Source file ⇒ 2017-lec14.Rmd
Finish Regex
Lazy evaluation
Here again is a useful cheat sheet
or here are some basics:
A single . means “any character.”
A character, e.g., b, means just that character.
Characters enclosed in square brackets, e.g., [aeiou] means any of those characters. (So, [aeiou] is a pattern describing a vowel.)
The ^ inside square brackets means “any except these.” So, a consonant is [^aeiou]
Alternatives. A vertical bar means “either.” For example (A|a)dam matches Adam and adam
Repeats
Two simple patterns in a row, means those patterns consecutively. Example: M[aeiou] means a capital M followed by a lower-case vowel.
A simple pattern followed by a + means “one or more times.” For example M(ab)+ means M followed by one or more ab.
A simple pattern followed by a ? means “zero or one time.”
A simple pattern followed by a * means “zero or more times.”
A simple pattern followed by {2} means “exactly two times.” Similarly, {2,5} means between two and five times, {6,} means six times or more.
Start and end of strings. For instance, [aeiou]{2} means “exactly two vowels in a row.”
^ at the beginning of a regular expression means “the start of the string”
$ at the end means “the end of the string.”
DataComputing::extractMatches()Details:
input is a data table and output is a data table with one or more additional columns with the extractions
syntax is df %>% extractMatches(regex, var)
wrap part of the regexp in parentheses to signal that the matching content is to be extracted as a string
when there is no match extractMatches() returns NA
example:
data.frame(string=c("hi there","bye!","5 kids")) %>% extractMatches("^([[:alpha:]])?.*([[:alpha:]])$",string, "first_letter"=1, "last_letter"=2)
| string | first_letter | last_letter |
|---|---|---|
| hi there | h | e |
| bye! | NA | NA |
| 5 kids | NA | s |
The City of Boston publishes various public-saftey data online. A data table listing almost 300,000 crime reports from February 2012 up through the present is available via https://data.cityofboston.gov/Public-Safety/Crime-Incident-Reports/7cdf-6fgx
A small extract of the Boston crime data is availble to you:
CrimeSample <- read.csv("http://tiny.cc/dcf/Boston-Crimes-50.csv") %>% select(Location, STREETNAME)
CrimeSample %>% head(3)
| Location | STREETNAME |
|---|---|
| (42.33556635, -71.10772955) | VINING ST |
| (42.26468806, -71.15577959) | ROCKINGHAM AV |
| (42.32753635, -71.08322955) | WARREN ST |
The Location variable contains information about latitude and longitude. Write a regular expression that will extract the latitude and longitude as numbers into separate variables.

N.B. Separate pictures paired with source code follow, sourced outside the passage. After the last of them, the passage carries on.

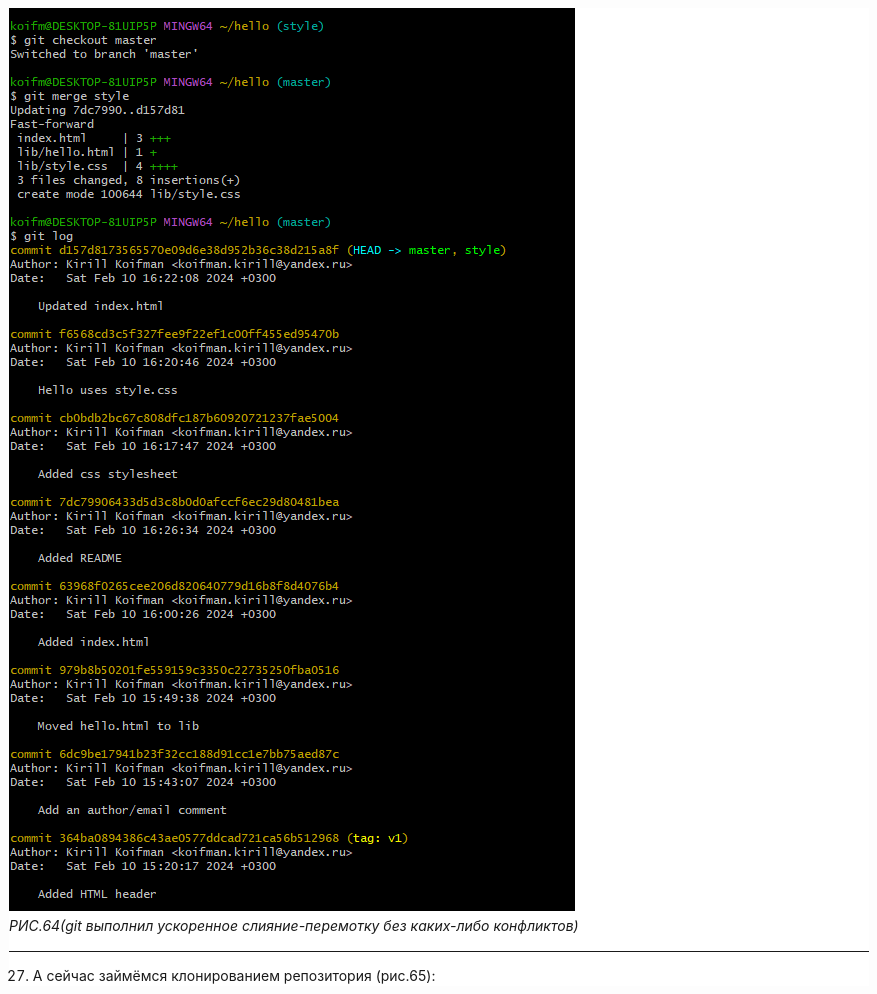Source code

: ![pic](https://raw.githubusercontent.com/KirillKoifman/study_2023-2024_mathmod/master/labs/lab1/screenshots/Screenshot_64.png)
<br/>*РИС.64(git выполнил ускоренное слияние-перемотку без каких-либо конфликтов)*

---

27. А сейчас займёмся клонированием репозитория (рис.65):
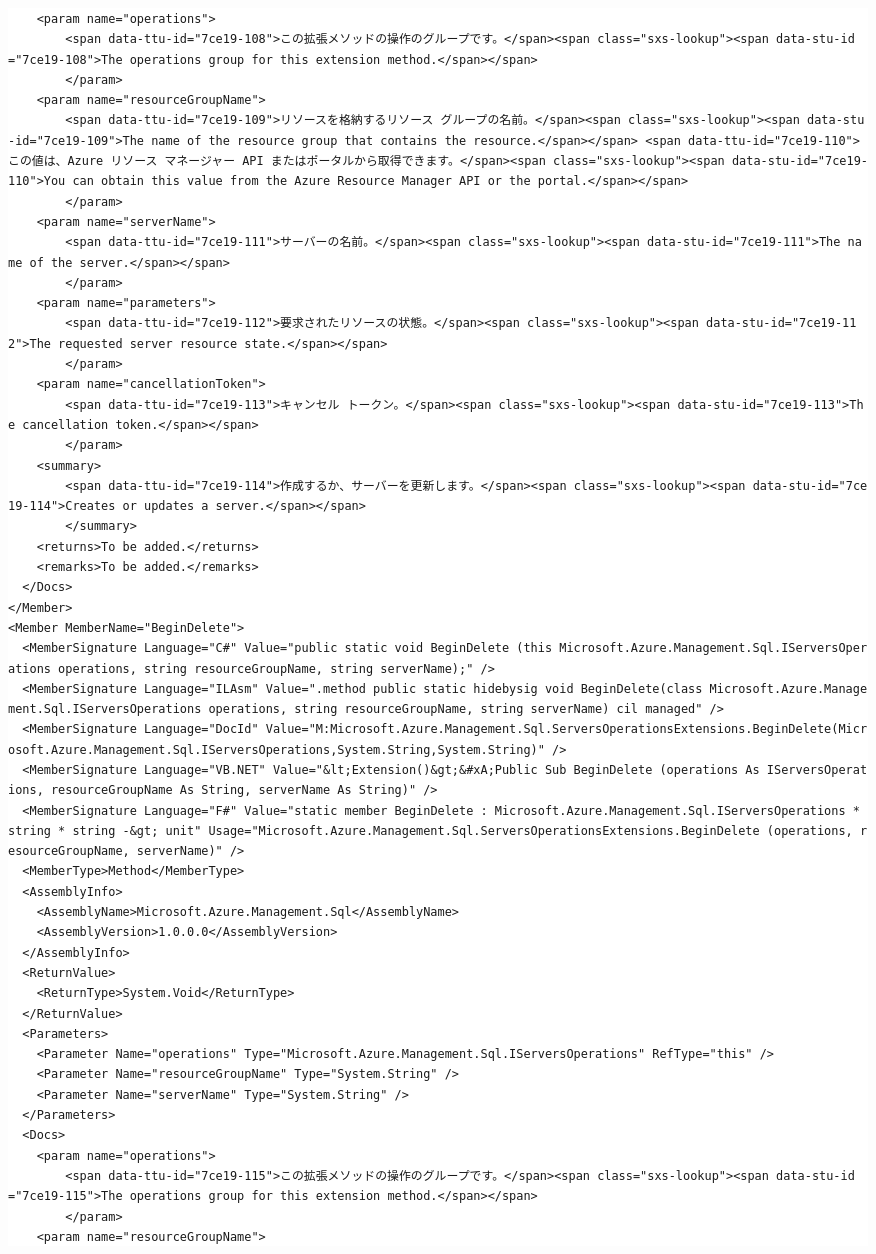         <param name="operations">
            <span data-ttu-id="7ce19-108">この拡張メソッドの操作のグループです。</span><span class="sxs-lookup"><span data-stu-id="7ce19-108">The operations group for this extension method.</span></span>
            </param>
        <param name="resourceGroupName">
            <span data-ttu-id="7ce19-109">リソースを格納するリソース グループの名前。</span><span class="sxs-lookup"><span data-stu-id="7ce19-109">The name of the resource group that contains the resource.</span></span> <span data-ttu-id="7ce19-110">この値は、Azure リソース マネージャー API またはポータルから取得できます。</span><span class="sxs-lookup"><span data-stu-id="7ce19-110">You can obtain this value from the Azure Resource Manager API or the portal.</span></span>
            </param>
        <param name="serverName">
            <span data-ttu-id="7ce19-111">サーバーの名前。</span><span class="sxs-lookup"><span data-stu-id="7ce19-111">The name of the server.</span></span>
            </param>
        <param name="parameters">
            <span data-ttu-id="7ce19-112">要求されたリソースの状態。</span><span class="sxs-lookup"><span data-stu-id="7ce19-112">The requested server resource state.</span></span>
            </param>
        <param name="cancellationToken">
            <span data-ttu-id="7ce19-113">キャンセル トークン。</span><span class="sxs-lookup"><span data-stu-id="7ce19-113">The cancellation token.</span></span>
            </param>
        <summary>
            <span data-ttu-id="7ce19-114">作成するか、サーバーを更新します。</span><span class="sxs-lookup"><span data-stu-id="7ce19-114">Creates or updates a server.</span></span>
            </summary>
        <returns>To be added.</returns>
        <remarks>To be added.</remarks>
      </Docs>
    </Member>
    <Member MemberName="BeginDelete">
      <MemberSignature Language="C#" Value="public static void BeginDelete (this Microsoft.Azure.Management.Sql.IServersOperations operations, string resourceGroupName, string serverName);" />
      <MemberSignature Language="ILAsm" Value=".method public static hidebysig void BeginDelete(class Microsoft.Azure.Management.Sql.IServersOperations operations, string resourceGroupName, string serverName) cil managed" />
      <MemberSignature Language="DocId" Value="M:Microsoft.Azure.Management.Sql.ServersOperationsExtensions.BeginDelete(Microsoft.Azure.Management.Sql.IServersOperations,System.String,System.String)" />
      <MemberSignature Language="VB.NET" Value="&lt;Extension()&gt;&#xA;Public Sub BeginDelete (operations As IServersOperations, resourceGroupName As String, serverName As String)" />
      <MemberSignature Language="F#" Value="static member BeginDelete : Microsoft.Azure.Management.Sql.IServersOperations * string * string -&gt; unit" Usage="Microsoft.Azure.Management.Sql.ServersOperationsExtensions.BeginDelete (operations, resourceGroupName, serverName)" />
      <MemberType>Method</MemberType>
      <AssemblyInfo>
        <AssemblyName>Microsoft.Azure.Management.Sql</AssemblyName>
        <AssemblyVersion>1.0.0.0</AssemblyVersion>
      </AssemblyInfo>
      <ReturnValue>
        <ReturnType>System.Void</ReturnType>
      </ReturnValue>
      <Parameters>
        <Parameter Name="operations" Type="Microsoft.Azure.Management.Sql.IServersOperations" RefType="this" />
        <Parameter Name="resourceGroupName" Type="System.String" />
        <Parameter Name="serverName" Type="System.String" />
      </Parameters>
      <Docs>
        <param name="operations">
            <span data-ttu-id="7ce19-115">この拡張メソッドの操作のグループです。</span><span class="sxs-lookup"><span data-stu-id="7ce19-115">The operations group for this extension method.</span></span>
            </param>
        <param name="resourceGroupName">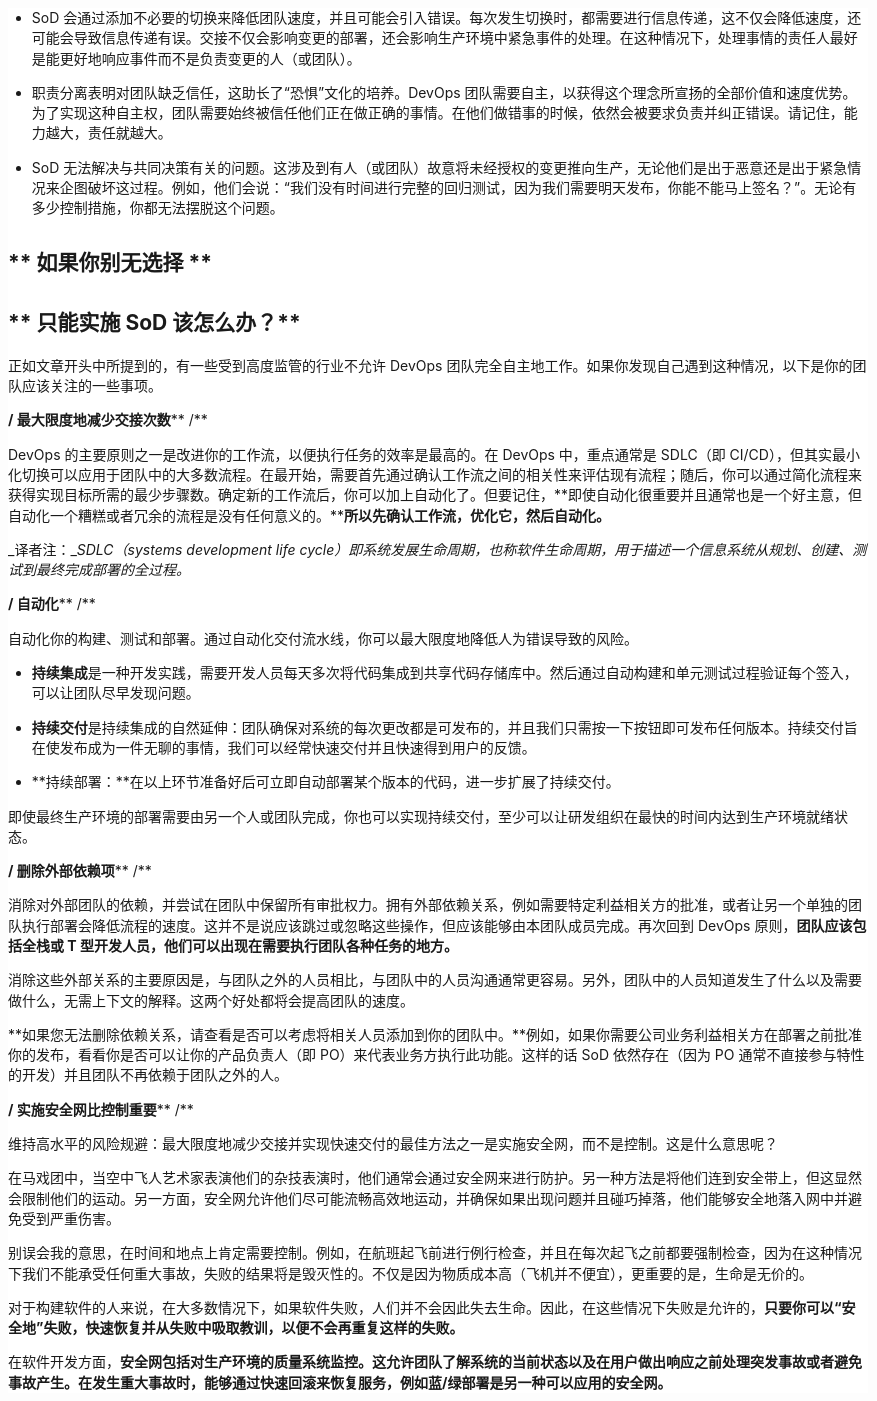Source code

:*   SoD 会通过添加不必要的切换来降低团队速度，并且可能会引入错误。每次发生切换时，都需要进行信息传递，这不仅会降低速度，还可能会导致信息传递有误。交接不仅会影响变更的部署，还会影响生产环境中紧急事件的处理。在这种情况下，处理事情的责任人最好是能更好地响应事件而不是负责变更的人（或团队）。

*   职责分离表明对团队缺乏信任，这助长了“恐惧”文化的培养。DevOps 团队需要自主，以获得这个理念所宣扬的全部价值和速度优势。为了实现这种自主权，团队需要始终被信任他们正在做正确的事情。在他们做错事的时候，依然会被要求负责并纠正错误。请记住，能力越大，责任就越大。

*   SoD 无法解决与共同决策有关的问题。这涉及到有人（或团队）故意将未经授权的变更推向生产，无论他们是出于恶意还是出于紧急情况来企图破坏这过程。例如，他们会说：“我们没有时间进行完整的回归测试，因为我们需要明天发布，你能不能马上签名？”。无论有多少控制措施，你都无法摆脱这个问题。

## ** 如果你别无选择 **

## ** 只能实施 SoD 该怎么办？**

正如文章开头中所提到的，有一些受到高度监管的行业不允许 DevOps 团队完全自主地工作。如果你发现自己遇到这种情况，以下是你的团队应该关注的一些事项。

**/ 最大限度地减少交接次数**** /**

DevOps 的主要原则之一是改进你的工作流，以便执行任务的效率是最高的。在 DevOps 中，重点通常是 SDLC（即 CI/CD），但其实最小化切换可以应用于团队中的大多数流程。在最开始，需要首先通过确认工作流之间的相关性来评估现有流程；随后，你可以通过简化流程来获得实现目标所需的最少步骤数。确定新的工作流后，你可以加上自动化了。但要记住，**即使自动化很重要并且通常也是一个好主意，但自动化一个糟糕或者冗余的流程是没有任何意义的。****所以先确认工作流，优化它，然后自动化。**

_译者注：__SDLC（systems development life cycle）即系统发展生命周期，也称软件生命周期，用于描述一个信息系统从规划、创建、测试到最终完成部署的全过程。_

**/ 自动化**** /**

自动化你的构建、测试和部署。通过自动化交付流水线，你可以最大限度地降低人为错误导致的风险。

*   **持续集成**是一种开发实践，需要开发人员每天多次将代码集成到共享代码存储库中。然后通过自动构建和单元测试过程验证每个签入，可以让团队尽早发现问题。

*   **持续交付**是持续集成的自然延伸：团队确保对系统的每次更改都是可发布的，并且我们只需按一下按钮即可发布任何版本。持续交付旨在使发布成为一件无聊的事情，我们可以经常快速交付并且快速得到用户的反馈。

*   **持续部署：**在以上环节准备好后可立即自动部署某个版本的代码，进一步扩展了持续交付。

即使最终生产环境的部署需要由另一个人或团队完成，你也可以实现持续交付，至少可以让研发组织在最快的时间内达到生产环境就绪状态。

**/ 删除外部依赖项**** /**

消除对外部团队的依赖，并尝试在团队中保留所有审批权力。拥有外部依赖关系，例如需要特定利益相关方的批准，或者让另一个单独的团队执行部署会降低流程的速度。这并不是说应该跳过或忽略这些操作，但应该能够由本团队成员完成。再次回到 DevOps 原则，**团队应该包括全栈或 T 型开发人员，他们可以出现在需要执行团队各种任务的地方。**

消除这些外部关系的主要原因是，与团队之外的人员相比，与团队中的人员沟通通常更容易。另外，团队中的人员知道发生了什么以及需要做什么，无需上下文的解释。这两个好处都将会提高团队的速度。

**如果您无法删除依赖关系，请查看是否可以考虑将相关人员添加到你的团队中。**例如，如果你需要公司业务利益相关方在部署之前批准你的发布，看看你是否可以让你的产品负责人（即 PO）来代表业务方执行此功能。这样的话 SoD 依然存在（因为 PO 通常不直接参与特性的开发）并且团队不再依赖于团队之外的人。

**/ 实施安全网比控制重要**** /**

维持高水平的风险规避：最大限度地减少交接并实现快速交付的最佳方法之一是实施安全网，而不是控制。这是什么意思呢？

在马戏团中，当空中飞人艺术家表演他们的杂技表演时，他们通常会通过安全网来进行防护。另一种方法是将他们连到安全带上，但这显然会限制他们的运动。另一方面，安全网允许他们尽可能流畅高效地运动，并确保如果出现问题并且碰巧掉落，他们能够安全地落入网中并避免受到严重伤害。

别误会我的意思，在时间和地点上肯定需要控制。例如，在航班起飞前进行例行检查，并且在每次起飞之前都要强制检查，因为在这种情况下我们不能承受任何重大事故，失败的结果将是毁灭性的。不仅是因为物质成本高（飞机并不便宜），更重要的是，生命是无价的。

对于构建软件的人来说，在大多数情况下，如果软件失败，人们并不会因此失去生命。因此，在这些情况下失败是允许的，**只要你可以“安全地”失败，快速恢复并从失败中吸取教训，以便不会再重复这样的失败。**

在软件开发方面，**安全网包括对生产环境的质量系统监控。**这允许团队了解系统的当前状态以及在用户做出响应之前处理突发事故或者避免事故产生。在发生重大事故时，能够通过快速回滚来恢复服务，例如**蓝/绿部署是另一种可以应用的安全网。**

my_regex <- "\\(([+-]?[0-9]+\\.[0-9]+), ([+-]?[0-9]+\\.[0-9]+)\\)"
Result <- CrimeSample %>%
extractMatches(my_regex, Location, "longitude"=1, "latitude"=2)
Result %>% head(3)
| Location | STREETNAME | longitude | latitude |
|---|---|---|---|
| (42.33556635, -71.10772955) | VINING ST | 42.33556635 | -71.10772955 |
| (42.26468806, -71.15577959) | ROCKINGHAM AV | 42.26468806 | -71.15577959 |
| (42.32753635, -71.08322955) | WARREN ST | 42.32753635 | -71.08322955 |
Do problem 2: (Note: after class I modified these questions slightly)
https://scf.berkeley.edu:3838/shiny/alucas/Lecture-13-collection/
Answ: d since ..man means that must have a space and two characters before man
Answ: true–see below. There was some confusion what happens if the name doesn’t end in a vowel. In that case a match isn’t made and nothing (i.e. NA) is grabbed
##Iclicker
BibleNames %>% extractMatches("^[A-Z]..(.*)[aeiou]$", name, match=1) %>% head(4)
| name | meaning | match |
|---|---|---|
| Aaron | a teacher; lofty; mountain of strength | NA |
| Abaddon | the destroyer | NA |
| Abagtha | father of the wine-press | gth |
| Abana | made of stone; a building | n |
When using Lazy evaluation an expression is not evaluated as soon as it gets bound to a variable, but when the evaluator is forced to produce the expression’s value. For example a <- 2+2 isn’t evaluated until the variable a is actually used somewhere. An advangage of lazy evaluation is that there is a performance increase by avoiding needless calculations and a reduction in memory footprint since values are created only when needed. Scheme and R are two languages that have Lazy evaluation. Almost all other languages don’t have lazy evaluation. A disadvantage of lazy evalution is that there is a loss of control of when expressions are evaluated which can lead to errors.
Does the output of the following functions surprise you?
f <- function(x){
10
}
f(x=print("hi"))
## [1] 10
f <- function(x){
10
x
}
f(x=print("hi"))
## [1] "hi"
It may be surprising that the first function doesn’t print out “hi”. This is a consequence of lazy evaluation in R.
In lazy evaluation a promise object temporarily holds the expression x=print("hi"), without evaluating x=print("hi"), until x is used in the function f. The goal is to save memory for as long as possible. You can see in the following example why this can be useful since rnorm(1000) would take up a large chunk of memory to evaluate.
f <- function(x){
10
}
f(x=rnorm(1000))
## [1] 10
The vector of length 1000 isn’t stored in memory since x is used in the function.
here is another example:
f <- function(a, b = d) {
d <- a
return(a*b) #when arguement b is used d is put in memory
}
f(2)
## [1] 4
This function makes since because of lazy evaluation. We don’t need to know what d is in the arguement b=d. We only need to know what d is when we write a*b in the function.
#simple adding function
g <- function(rr) {(h <- function(x) rr + x)}
g(1)(2)
## [1] 3